Why is the Indian government turning into a police state?
It will be a nightmare if the Indian government turns into an authoritarian police state because dissent will be crushed. Dissent is the essence of democratic working. Why is the government so interested in the lives of individuals? It uses sedition, UAPA to demotivate criticisms, engages in arbitrary arrest and detention, extrajudicial killings and now mass surveillance.
The government that believes in zero tolerance towards terrorism does not understand that sometimes lawyers and human rights activists help the Naxalites in the court of law to negotiate and surrender which can be helpful to the state. The government altered amendments in the right to information act and brought the act to a standstill. The information commissions with low employees are pawns of the state. Amendments to the NIA act violates federal structure when CBI takes over investigation of any case in the name of national security.
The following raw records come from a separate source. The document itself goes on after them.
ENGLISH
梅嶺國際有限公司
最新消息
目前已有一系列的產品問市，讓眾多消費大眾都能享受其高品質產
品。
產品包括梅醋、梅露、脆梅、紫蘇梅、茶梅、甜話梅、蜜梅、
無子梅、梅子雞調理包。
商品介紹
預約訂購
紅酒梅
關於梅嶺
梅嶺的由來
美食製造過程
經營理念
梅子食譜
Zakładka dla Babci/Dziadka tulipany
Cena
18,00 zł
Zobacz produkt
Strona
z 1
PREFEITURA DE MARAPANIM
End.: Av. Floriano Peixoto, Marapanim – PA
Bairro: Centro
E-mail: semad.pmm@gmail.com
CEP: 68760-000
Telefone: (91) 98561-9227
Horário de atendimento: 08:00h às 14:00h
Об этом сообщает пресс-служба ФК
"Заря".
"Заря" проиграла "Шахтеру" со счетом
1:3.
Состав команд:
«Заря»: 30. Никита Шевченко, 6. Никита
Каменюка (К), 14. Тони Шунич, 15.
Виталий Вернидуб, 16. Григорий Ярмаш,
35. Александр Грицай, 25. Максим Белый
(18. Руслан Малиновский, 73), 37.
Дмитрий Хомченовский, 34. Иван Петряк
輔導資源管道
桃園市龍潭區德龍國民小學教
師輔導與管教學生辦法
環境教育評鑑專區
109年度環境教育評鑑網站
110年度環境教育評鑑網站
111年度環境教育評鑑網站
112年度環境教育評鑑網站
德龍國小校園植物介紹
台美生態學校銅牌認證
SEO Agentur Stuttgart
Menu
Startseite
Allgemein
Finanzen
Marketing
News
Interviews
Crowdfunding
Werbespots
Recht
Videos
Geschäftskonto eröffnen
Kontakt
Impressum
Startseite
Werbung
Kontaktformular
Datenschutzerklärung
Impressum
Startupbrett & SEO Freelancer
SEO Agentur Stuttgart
All government organisations are being converted into policing agents. The government has an inherent belief that every citizen is a criminal. Insurance regulation, taxation, banking, and property registration, every activity is seen as suspicious. Surveillance software is not only policing agents but also violate the right to privacy. The state has to ensure that the fundamental rights of any citizen are not harmed yet it indulges in the same practice. For a democracy to work the state has to trust its citizens for abiding the law and the citizens have to trust the state for their well-being.
The government ordered surveillance on journalists, human rights activists and academics who are in no shape and form perpetrators of crime.